Question

Time taken by a randomly selected applicant for a mortgage to fill out a certain form has a normal distribution with mean value 8 min and standard deviation 2 min. If five individuals fill out a form on one day and six on another, what is the probability that the sample average amount of time taken on each day is at most 11 min

Answer 1

Probability that the sample average amount of time taken on first day and second day is at most 11 min is 0.99960 and 0.99988 respectively.

Explanation:

We are given that Time taken by a randomly selected applicant for a mortgage to fill out a certain form has a normal distribution with mean value 8 min and standard deviation 2 min.

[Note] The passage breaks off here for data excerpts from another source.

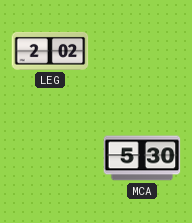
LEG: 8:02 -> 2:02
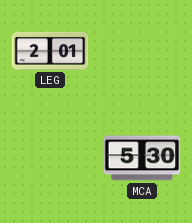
LEG: 2:02 -> 2:01
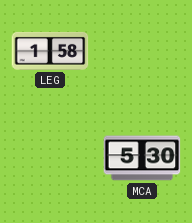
LEG: 2:01 -> 1:58
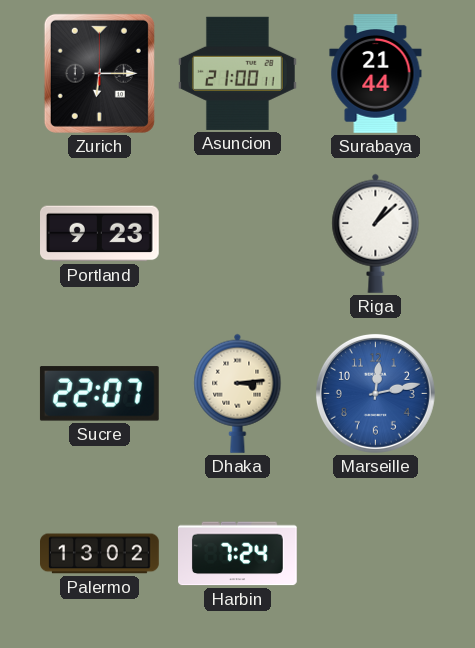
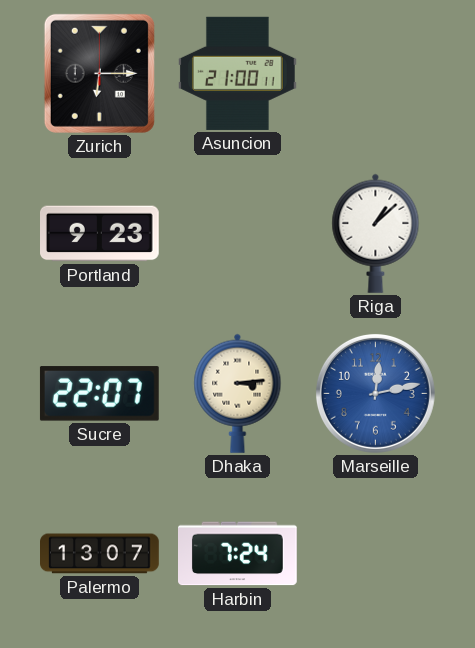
Surabaya: 21:44 -> none
Palermo: 13:02 -> 13:07
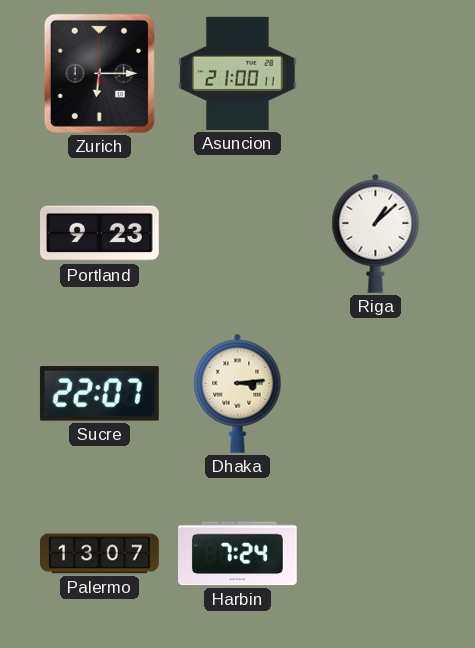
Marseille: 12:13 -> none
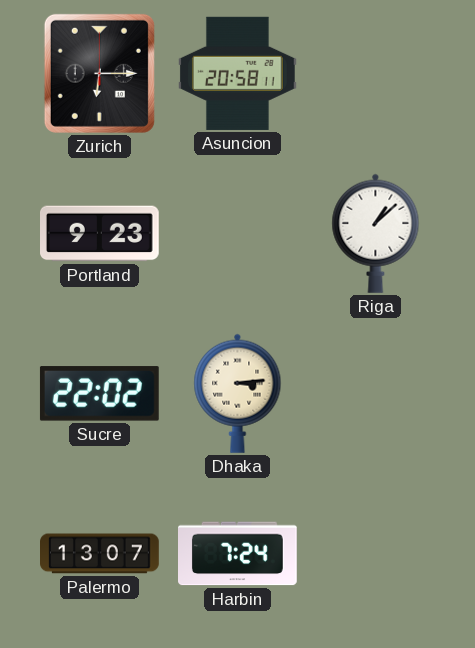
Asuncion: 21:00 -> 20:58
Sucre: 22:07 -> 22:02
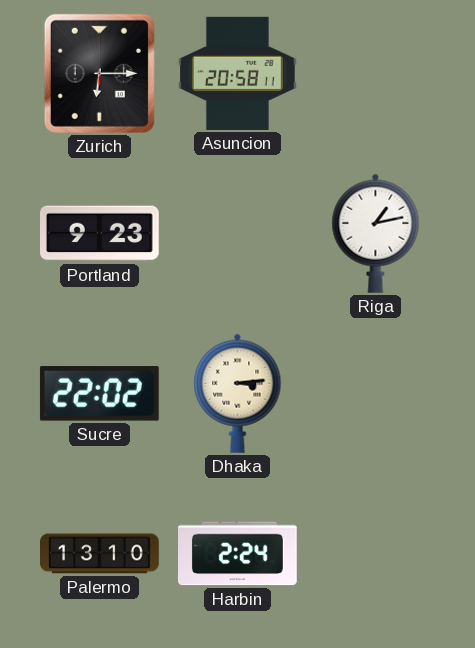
Riga: 1:08 -> 1:13
Palermo: 13:07 -> 13:10
Harbin: 7:24 -> 2:24
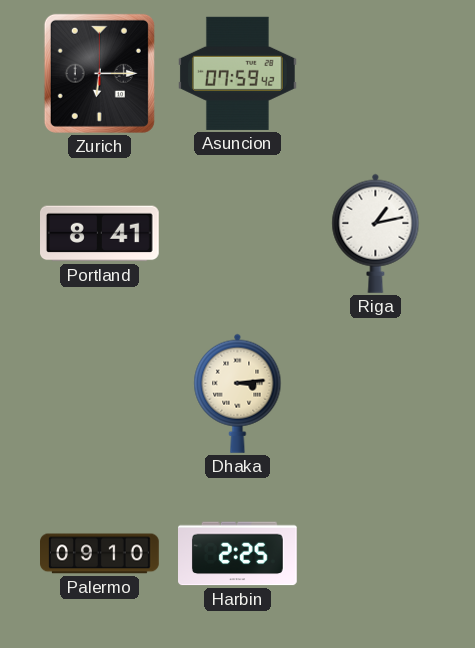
Asuncion: 20:58 -> 07:59
Portland: 9:23 -> 8:41
Sucre: 22:02 -> none
Palermo: 13:10 -> 09:10
Harbin: 2:24 -> 2:25
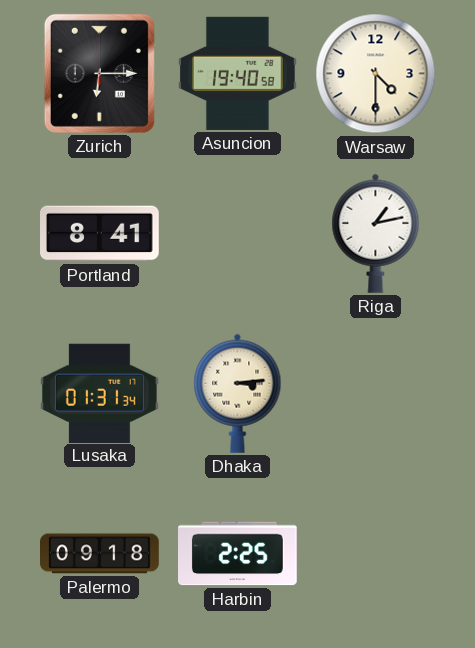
Asuncion: 07:59 -> 19:40
Warsaw: none -> 4:30
Lusaka: none -> 01:31
Palermo: 09:10 -> 09:18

Also, five individuals fill out a form on one day and six on another.

Let
`\bar X` = sample average amount of time taken on each day

The z-score probability distribution for sample mean is given by;

Z =
`(\bar X-\mu)/((\sigma)/(√(n) ) )` ~ N(0,1)

where,
`\mu` = mean time taken = 8 min

`\sigma` = standard deviation = 2 min

n = sample of individuals = 5 on first day and 6 on another day

(a) Probability that the sample average amount of time taken on first day by five individuals is at most 11 min is given by;

P(
`\bar X \leq` 11 min) = P(
`(\bar X-\mu)/((\sigma)/(√(n) ) )`
`\leq (11-8)/((2)/(√(5) ) )` ) = P(Z
`\leq` 3.35) = 0.99960

The above probability is calculated by looking at the value of x = 3.35 in the z table which gave an area of 0.99960.

(b) Probability that the sample average amount of time taken on another day by six individuals is at most 11 min is given by;

P(
`\bar X \leq` 11 min) = P(
`(\bar X-\mu)/((\sigma)/(√(n) ) )`
`\leq (11-8)/((2)/(√(6) ) )` ) = P(Z
`\leq` 3.67) = 0.99988

The above probability is calculated by looking at the value of x = 3.67 in the z table which gave an area of 0.99988.

Therefore, the probability that the sample average amount of time taken on first day and second day is at most 11 min is 0.99960 and 0.99988 respectively.